▸ Given request A: Print the passage on risk assessment of Aboriginal offenders in full, word for word.

▸ Page extract:
<<<<

Aboriginal offenders are different from non-Aboriginal offenders in a number of ways. For example, Aboriginal offenders are overrepresented within the criminal justice system relative to their numbers in the general population. In 2004-05, Aboriginal offenders represented 16.2% of the total federal offender population and 20% of the provincial/territorial offender population, while Aboriginal adults accounted for only 2.7% of the Canadian adult population in the last Canadian census. Also, when compared to non-Aboriginal offenders, research has found that Aboriginal offenders are more likely to commit violent crimes, are classified as higher-risk and higher-need, tend be younger, have a lower level of education and are less likely to employed when admitted to custody. This disparity has remained stable over the years, despite many efforts to improve the situation.

Given the differences between Aboriginal and non-Aboriginal offenders, coupled with the fact that most risk assessment instruments were originally validated on non-Aboriginal offenders, it is not surprising that some individuals question whether risk factors are comparable across the two groups, and whether the same risk assessment instrument should be used for both populations. While these are valid concerns, research results should quell these concerns, at least to some degree.

Although there is not an abundance of research in this area, research to date suggests that the majority of risk factors are applicable to male Aboriginal offenders. Research has also found that some of the more widely-recognized risk assessment instruments, such as the Statistical Information on Recidivism (SIR) scale (Nuffield, 1982) and the Level of Service Inventory – Revised (LSI-R; Bonta & Andrews, 1995), are equally valid and predict recidivism equally well for male Aboriginal offenders, even though they were designed based on a non-Aboriginal population.

The purpose of this review was three-fold. First, the research on risk factors was reviewed to determine whether risk factors were similar for both Aboriginal and non-Aboriginal male offenders. Second, various risk assessment instruments were examined to determine how well they predicted risk for the male Aboriginal offenders. Third, different perspectives regarding risk assessment of male Aboriginal offenders were presented, commonalities between the views were identified, and recommendations were outlined.

>>>>

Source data
<<<<

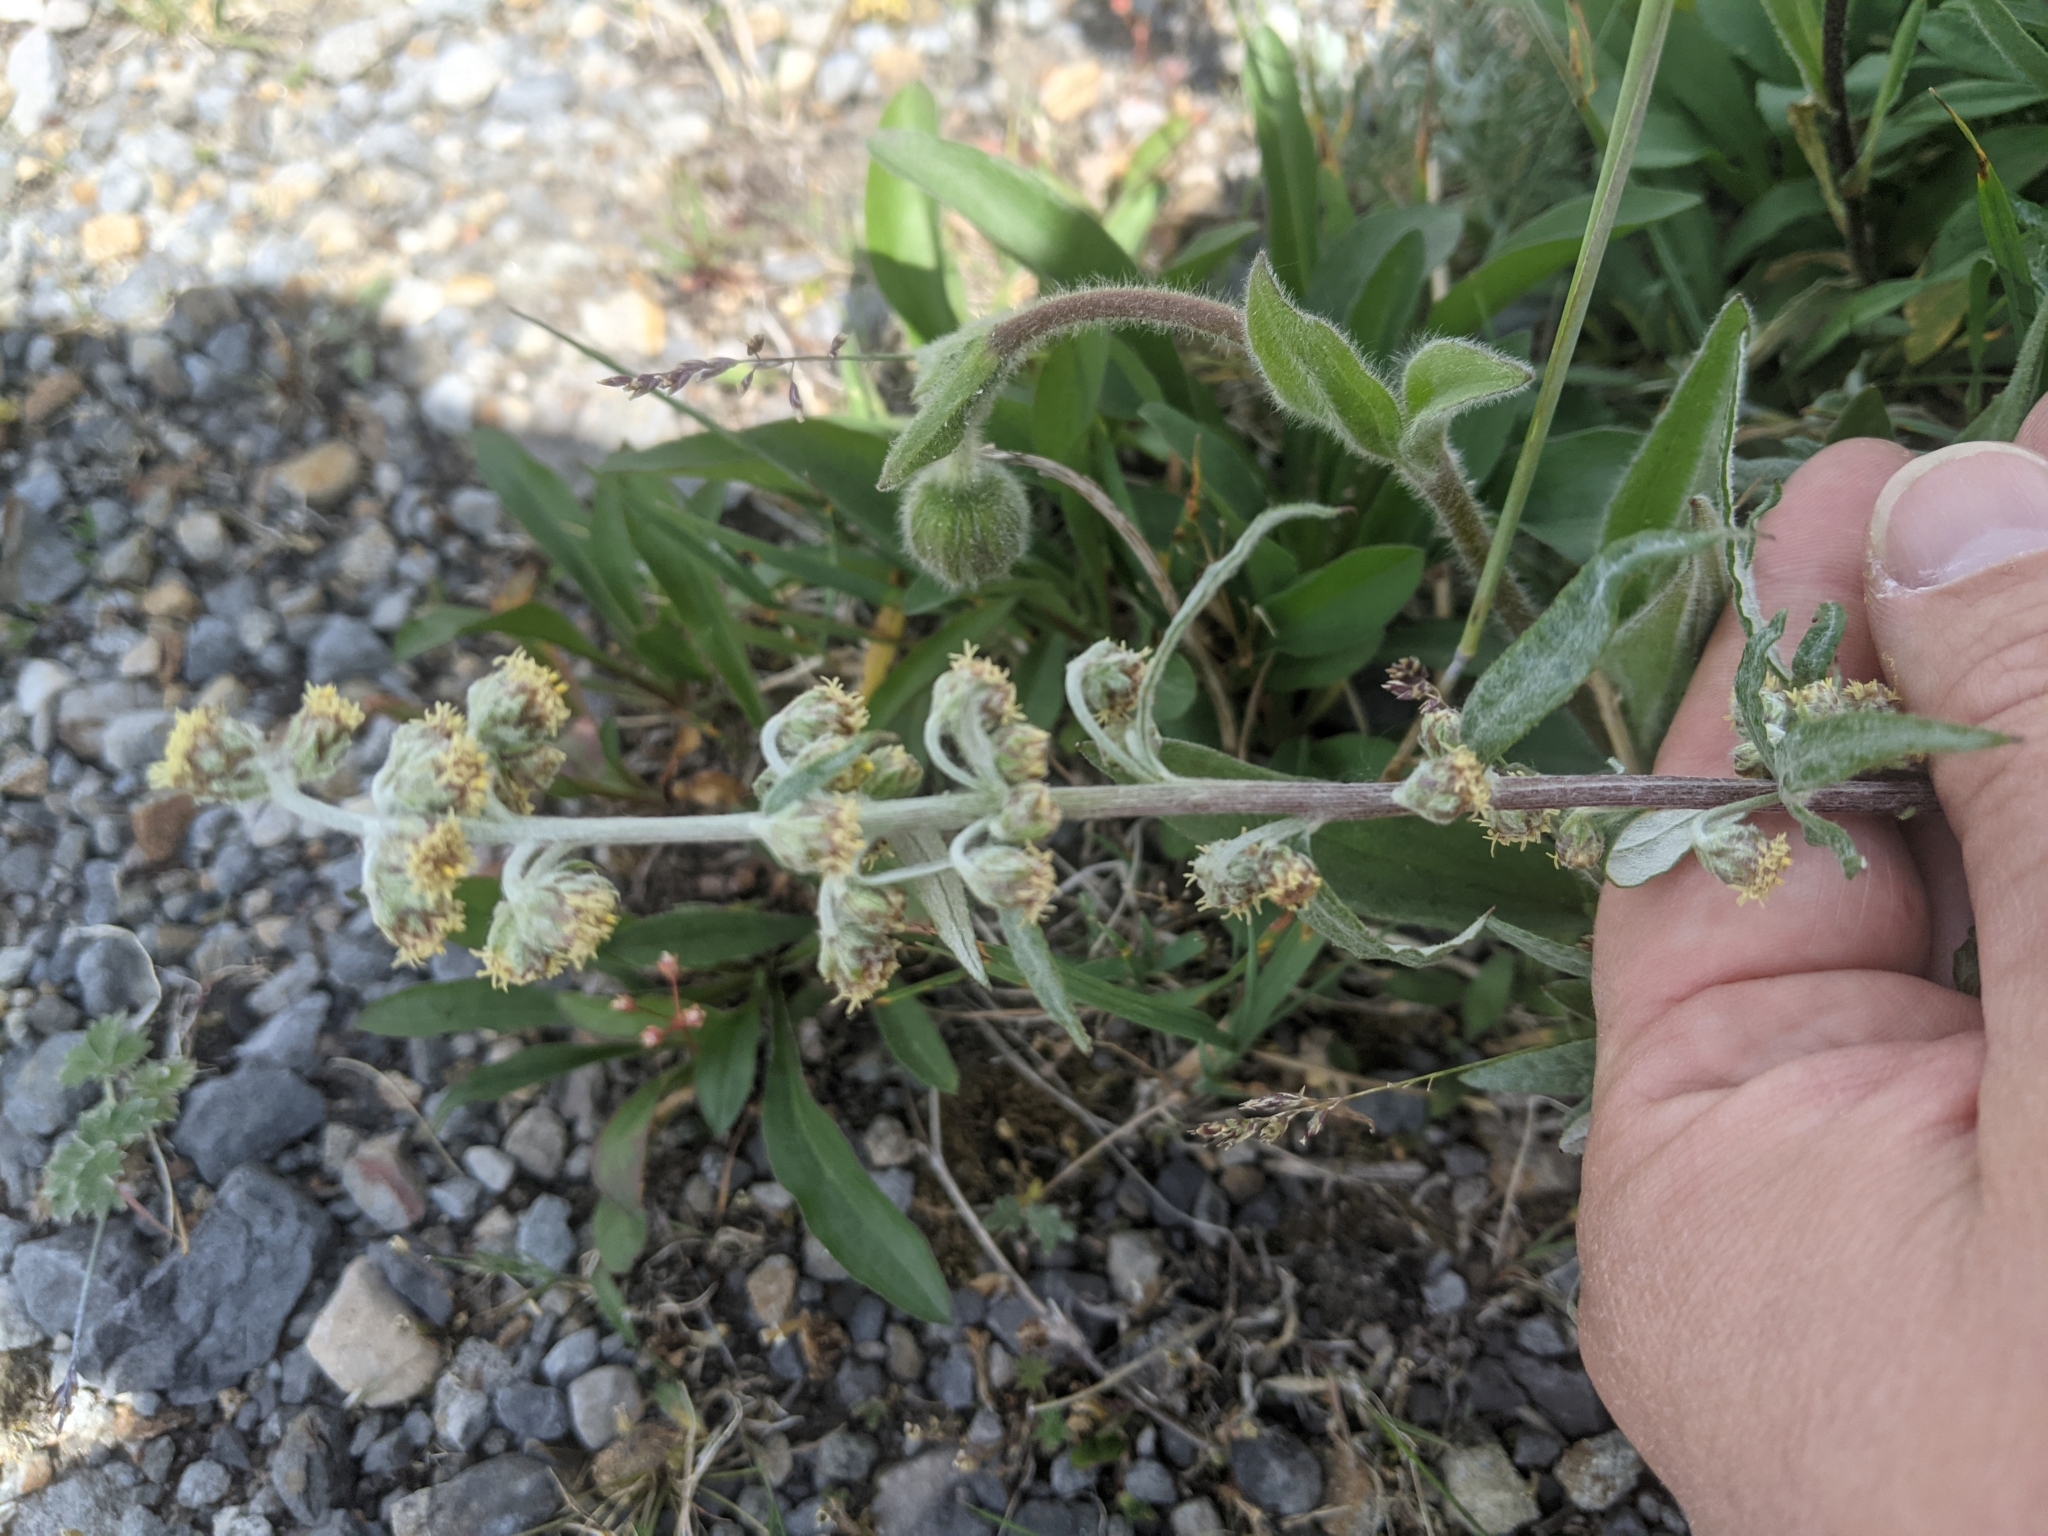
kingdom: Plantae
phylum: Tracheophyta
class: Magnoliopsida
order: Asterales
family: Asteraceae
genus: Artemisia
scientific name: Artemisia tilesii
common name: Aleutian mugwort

>>>>
<<<<

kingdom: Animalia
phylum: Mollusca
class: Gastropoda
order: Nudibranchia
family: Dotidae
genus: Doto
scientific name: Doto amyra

>>>>

▸ Given request B: Rewrite the entries from the line with "phylum: Mollusca" to the line with "scientific name: Doto amyra", replacing "scientific name" with "species" and changing nothing else, and give only those lines.

▸ Problem solution A:
Aboriginal offenders are different from non-Aboriginal offenders in a number of ways. For example, Aboriginal offenders are overrepresented within the criminal justice system relative to their numbers in the general population. In 2004-05, Aboriginal offenders represented 16.2% of the total federal offender population and 20% of the provincial/territorial offender population, while Aboriginal adults accounted for only 2.7% of the Canadian adult population in the last Canadian census. Also, when compared to non-Aboriginal offenders, research has found that Aboriginal offenders are more likely to commit violent crimes, are classified as higher-risk and higher-need, tend be younger, have a lower level of education and are less likely to employed when admitted to custody. This disparity has remained stable over the years, despite many efforts to improve the situation.

Given the differences between Aboriginal and non-Aboriginal offenders, coupled with the fact that most risk assessment instruments were originally validated on non-Aboriginal offenders, it is not surprising that some individuals question whether risk factors are comparable across the two groups, and whether the same risk assessment instrument should be used for both populations. While these are valid concerns, research results should quell these concerns, at least to some degree.

Although there is not an abundance of research in this area, research to date suggests that the majority of risk factors are applicable to male Aboriginal offenders. Research has also found that some of the more widely-recognized risk assessment instruments, such as the Statistical Information on Recidivism (SIR) scale (Nuffield, 1982) and the Level of Service Inventory – Revised (LSI-R; Bonta & Andrews, 1995), are equally valid and predict recidivism equally well for male Aboriginal offenders, even though they were designed based on a non-Aboriginal population.

The purpose of this review was three-fold. First, the research on risk factors was reviewed to determine whether risk factors were similar for both Aboriginal and non-Aboriginal male offenders. Second, various risk assessment instruments were examined to determine how well they predicted risk for the male Aboriginal offenders. Third, different perspectives regarding risk assessment of male Aboriginal offenders were presented, commonalities between the views were identified, and recommendations were outlined.

▸ Problem solution B:
phylum: Mollusca
class: Gastropoda
order: Nudibranchia
family: Dotidae
genus: Doto
species: Doto amyra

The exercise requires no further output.